Heirloom seeds, seed varieties that has been passed down, are unaltered by modern agricultural techniques and carefully kept from cross pollinating with others. In an article from the Cornucopia Institute, Judy Keen says, “Seed saving is a priority for many tribes. The White Earth Indian Reservation in northern Minnesota grows saved seeds. Native Seeds/SEARCH, a nonprofit group in Tucson, Ariz., has a seed bank with almost 2,000 varieties." For example, for thousands of years, the Meskwaki people, located in central Iowa, have growneaten a corn variety called a-ta-mi-ni, cultivated by their ancestors "by selecting plants that displayed desirable traits and crossing them with other well-performing plants." They then saved the seeds that were produced, which are the same that they use now, centuries later.
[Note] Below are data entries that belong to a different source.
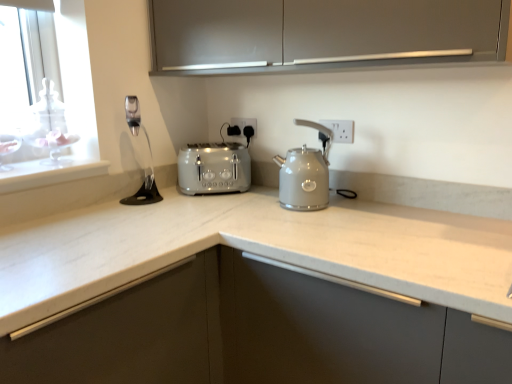
Question: Looking at their shapes, would you say white plastic electric outlet at upper center, which appears as the second electric outlet when viewed from the front, is wider or thinner than satin finish cabinet at upper center?

Choices:
 (A) thin
 (B) wide

Answer: (A)

Question: Is white plastic electric outlet at upper center, which appears as the first electric outlet when viewed from the back, bigger or smaller than satin finish cabinet at upper center?

Choices:
 (A) small
 (B) big

Answer: (A)

Question: Considering the real-world distances, which object is farthest from the satin nickel faucet at upper left?

Choices:
 (A) white plastic electric outlet at upper right, which is the second electric outlet in back-to-front order
 (B) satin grey kettle at center
 (C) white plastic electric outlet at upper center, acting as the 1th electric outlet starting from the left
 (D) satin silver toaster at center
 (E) satin finish cabinet at upper center

Answer: (A)

Question: Estimate the real-world distances between objects in this image. Which object is farther from the white plastic electric outlet at upper right, which is the second electric outlet in back-to-front order?

Choices:
 (A) satin nickel faucet at upper left
 (B) satin grey kettle at center
 (C) satin finish cabinet at upper center
 (D) satin silver toaster at center
 (E) white plastic electric outlet at upper center, acting as the 1th electric outlet starting from the left

Answer: (A)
Seed insecurity disproportionately affects Indigenous people due to the displacement that many tribes have faced. When they are moved to new land (often less desirable land) in a new climate, those saved seeds may not grow well in the new climate, which effectively erases thousands of years of history that is passed down through heirloom crops.  As Indigenous and climate justice scholar Kyle Powys Whyte states, “The forced adoption of English limits the range of meanings, knowledges and skill-sets that Indigenous persons can draw on for sustenance.”  He also explains that, “Many Indigenous peoples in the 1830s were forcibly removed from their territories altogether to take up small pieces of reservation land or private property hundreds of miles away in different ecosystems and climate regions." Whyte’s history of displacement connects to Keen’s point that the historical resettlement of Indigenous peoples has disrupted the practices of seed saving that were a part of kinship relationship to their community.